Además de inequitativo, el sistema actual es ineficaz. Hoy, de cada cien denuncias que presentan los ciudadanos, sólo ocho terminan en una acusación contra el supuesto responsable del delito. Cualquiera que haya sufrido el robo de un celular sabe que no vale la pena poner la denuncia, porque no va a ninguna parte.

La respuesta populista es pedir más cárceles, y ojalá un policía en cada esquina.

Pero el problema no es tanto de recursos, sino de política criminal. De hecho, la Fiscalía, y el sistema penal en general, tiene una financiación generosa si se compara con la del resto de la justicia.

La solución es la que busca el fiscal: usar inteligentemente esos recursos para disminuir no sólo la impunidad, sino también la criminalidad. Si lo que se quiere es reducir el robo de celulares, tiene más sentido concentrarse en desmantelar las mafias que los comercializan. Sin ellas, baja la demanda y, por tanto, el raponeo en las calles.

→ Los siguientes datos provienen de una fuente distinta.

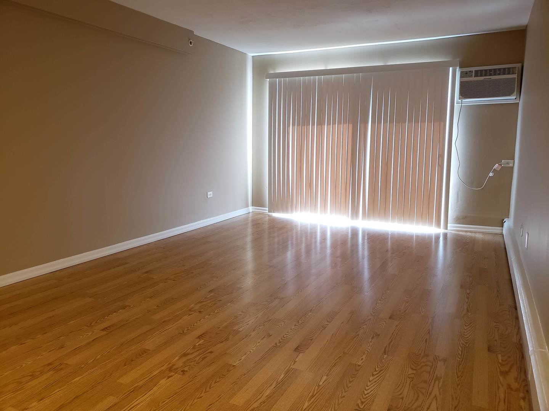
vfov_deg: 53.1
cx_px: 274
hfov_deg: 67.3
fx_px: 412
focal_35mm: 26
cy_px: 206
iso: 250
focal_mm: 4.3
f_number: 2.4
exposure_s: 1/40
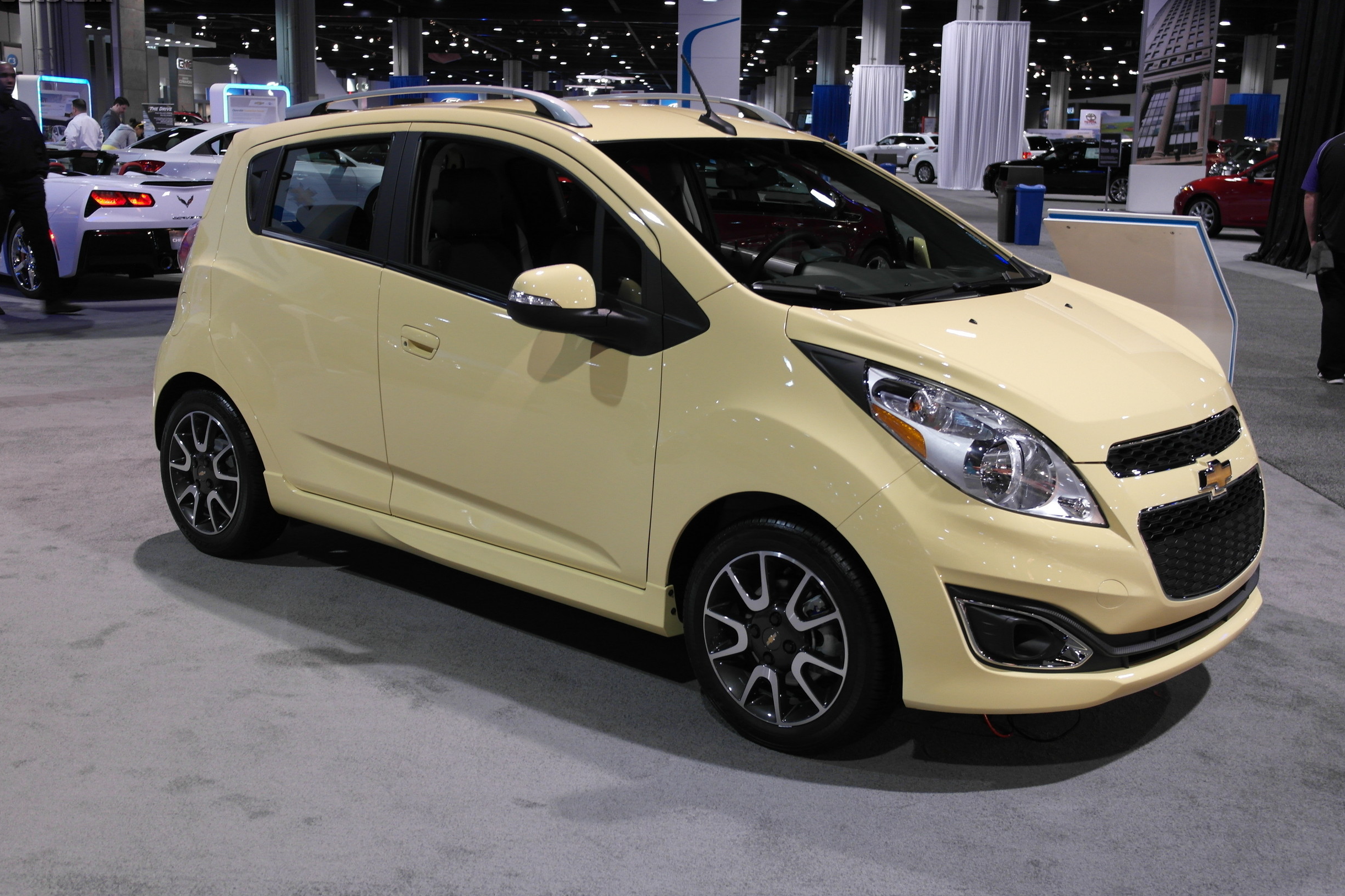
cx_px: 679
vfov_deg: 32.6
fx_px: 1532
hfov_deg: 47.4
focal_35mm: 41
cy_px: 439
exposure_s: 1/30
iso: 400
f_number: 4
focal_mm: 26
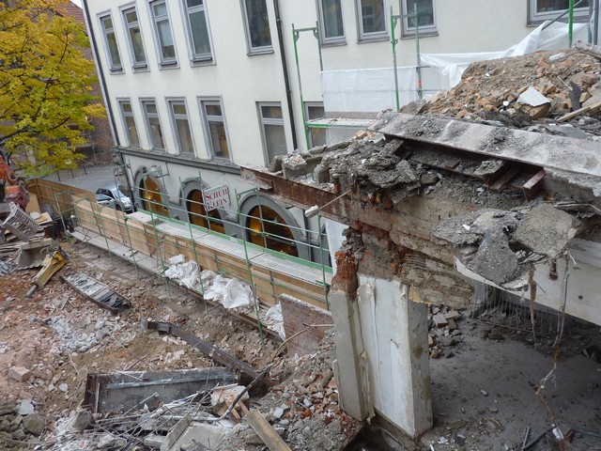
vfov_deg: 48.2
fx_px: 503
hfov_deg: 61.7
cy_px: 226
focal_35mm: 29
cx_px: 300
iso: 80
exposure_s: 1/50
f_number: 3.3
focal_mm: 4.1
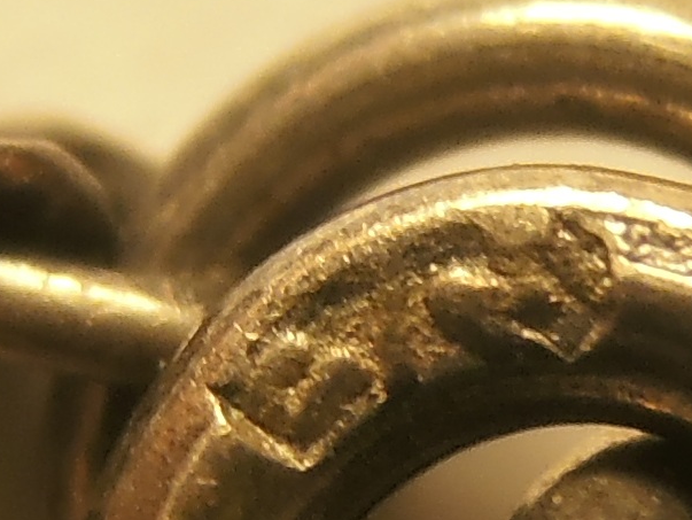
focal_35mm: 35
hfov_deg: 52.6
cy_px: 258
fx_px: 700
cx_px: 333
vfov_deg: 40.7
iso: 80
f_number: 3.6
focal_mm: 5.93
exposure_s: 1/60
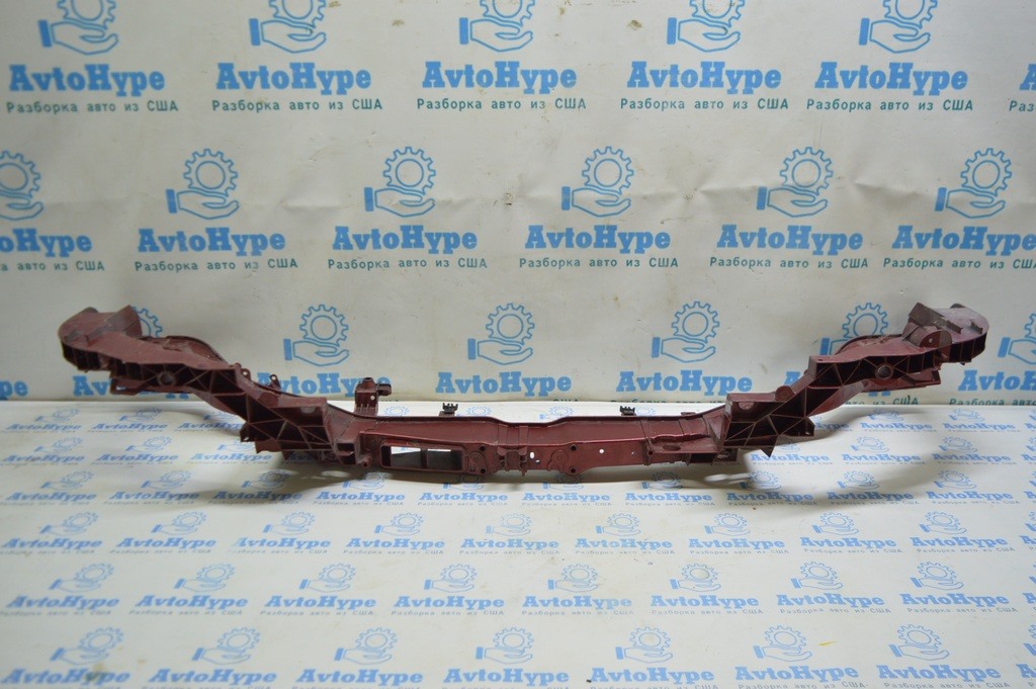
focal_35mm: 27
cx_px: 518
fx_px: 776
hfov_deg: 67.4
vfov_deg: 47.9
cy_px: 344
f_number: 3.5
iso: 400
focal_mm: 18
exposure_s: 1/60
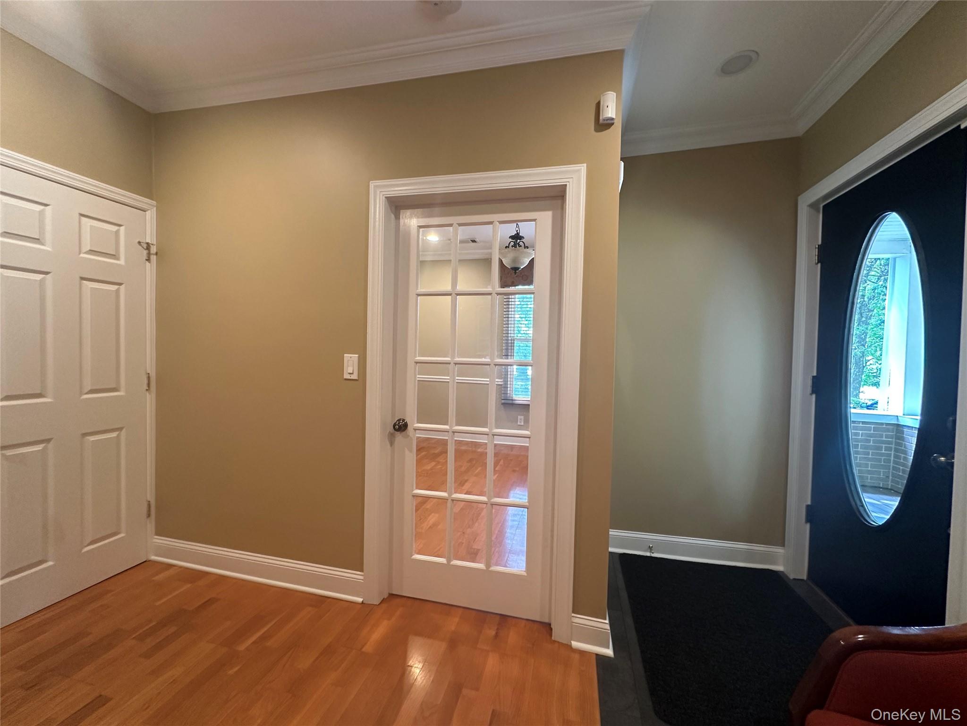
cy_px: 363
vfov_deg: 85.7
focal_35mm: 14
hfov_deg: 102.1
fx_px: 391
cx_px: 484
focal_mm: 2.22
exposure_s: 1/60
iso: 250
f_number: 2.2
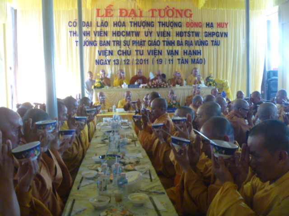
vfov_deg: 40.7
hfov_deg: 52.6
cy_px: 108
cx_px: 144
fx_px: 292
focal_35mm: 35
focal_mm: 6.3
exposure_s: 1/30
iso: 320
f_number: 3.5
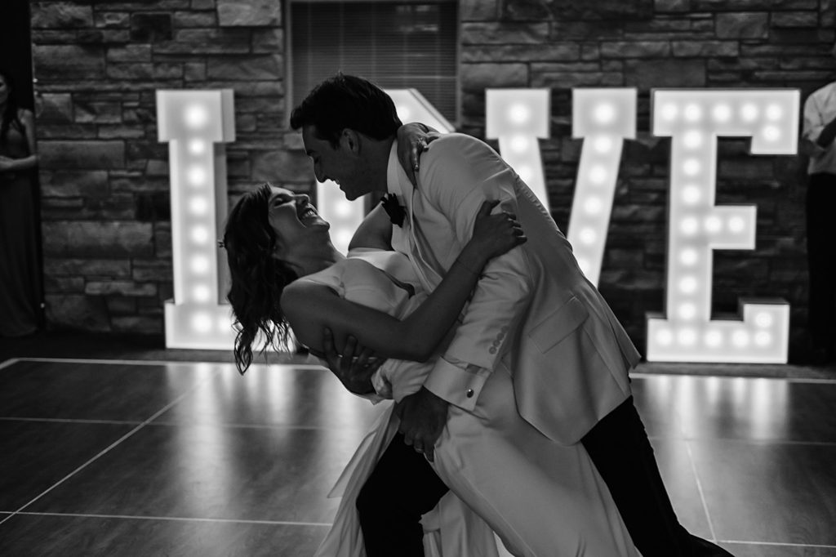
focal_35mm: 48
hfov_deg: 41.1
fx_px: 1114
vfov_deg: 28.1
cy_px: 278
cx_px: 418
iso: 1600
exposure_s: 1/200
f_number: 2.8
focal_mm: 48
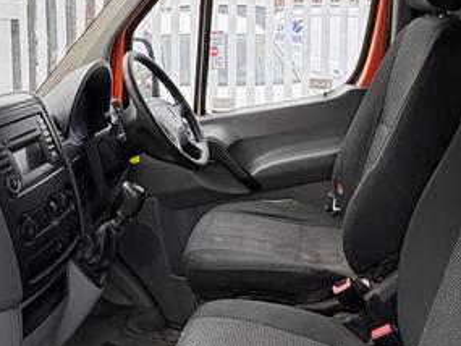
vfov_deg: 32.0
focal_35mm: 44
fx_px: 586
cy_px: 70
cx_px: 178
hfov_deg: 42.7
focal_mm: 2.22
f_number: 2.2
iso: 50
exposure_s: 1/445
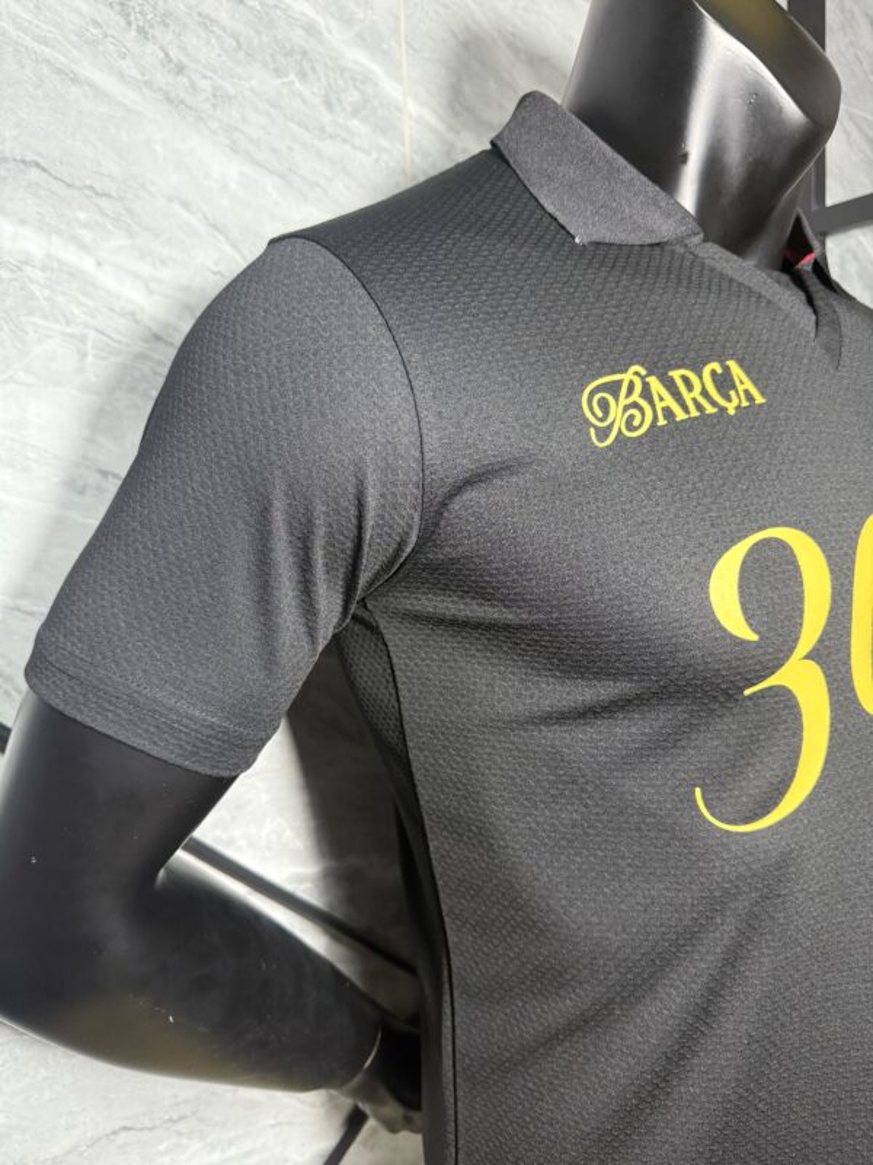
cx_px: 436
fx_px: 807
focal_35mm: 24
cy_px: 582
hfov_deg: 56.8
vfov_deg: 71.6
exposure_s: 1/50
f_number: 1.78
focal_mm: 6.76
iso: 500
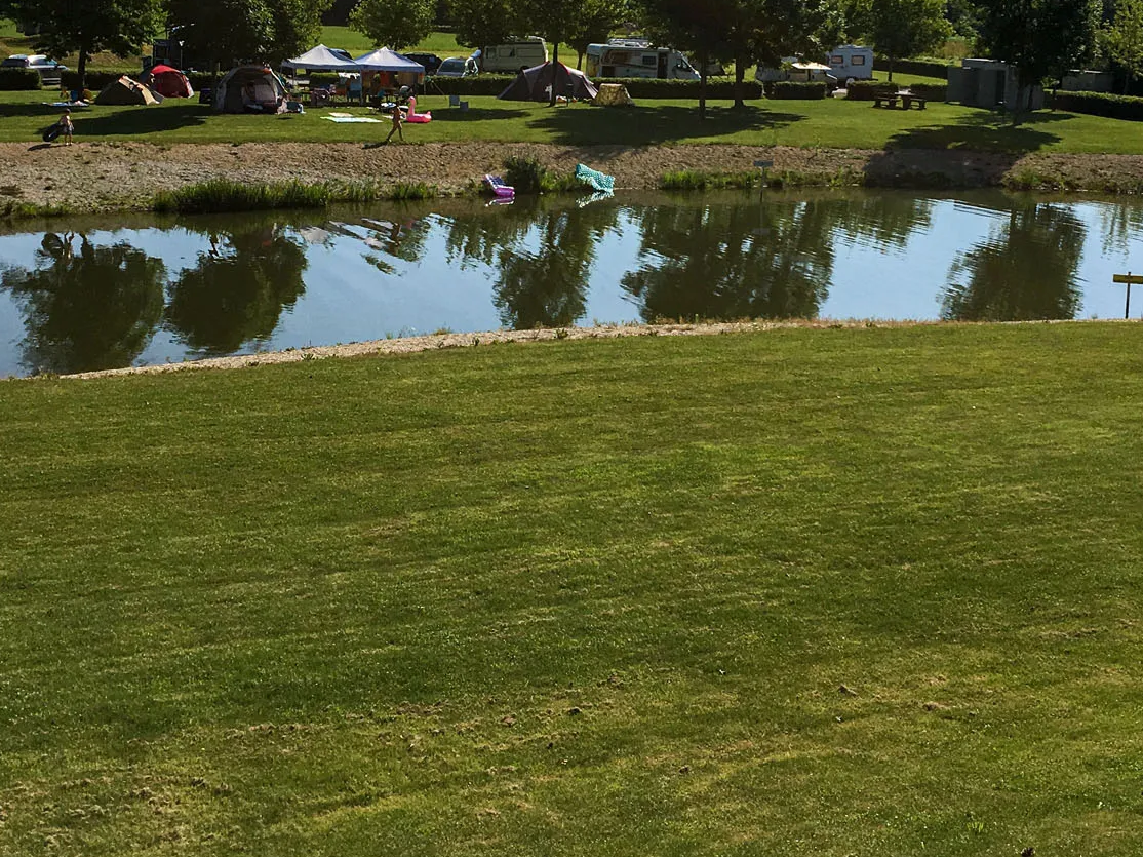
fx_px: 1651
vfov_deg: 28.6
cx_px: 583
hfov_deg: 38.2
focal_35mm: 50
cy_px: 206
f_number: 2.2
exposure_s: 1/3200
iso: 25
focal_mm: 4.15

Eso es lo que se hace en países como Chile. En lugar de prometer “investigaciones exhaustivas” para cada delito, las denuncias llevan a indagaciones ágiles y, si se trata de un crimen menor y no se encuentran pruebas, se archiva el caso y se avisa al denunciante. Con el tiempo y los recursos ganados, los fiscales pueden llegar a más zonas del país y perseguir a los capos. Y estudiar a fondo los homicidios, violaciones, secuestros, robos masivos de dineros públicos y otros delitos graves que los fiscales colombianos no tienen tiempo, ni incentivos, para indagar. Por eso allá el 75% de las pesquisas por homicidio terminan en acusación formal, mientras que aquí la cifra es 10%.

Defender el statu quo —esa reacción refleja del procurador— implica mantener la impunidad, la inequidad y la criminalidad actuales. Aunque populista, no creo que la idea sea tan popular.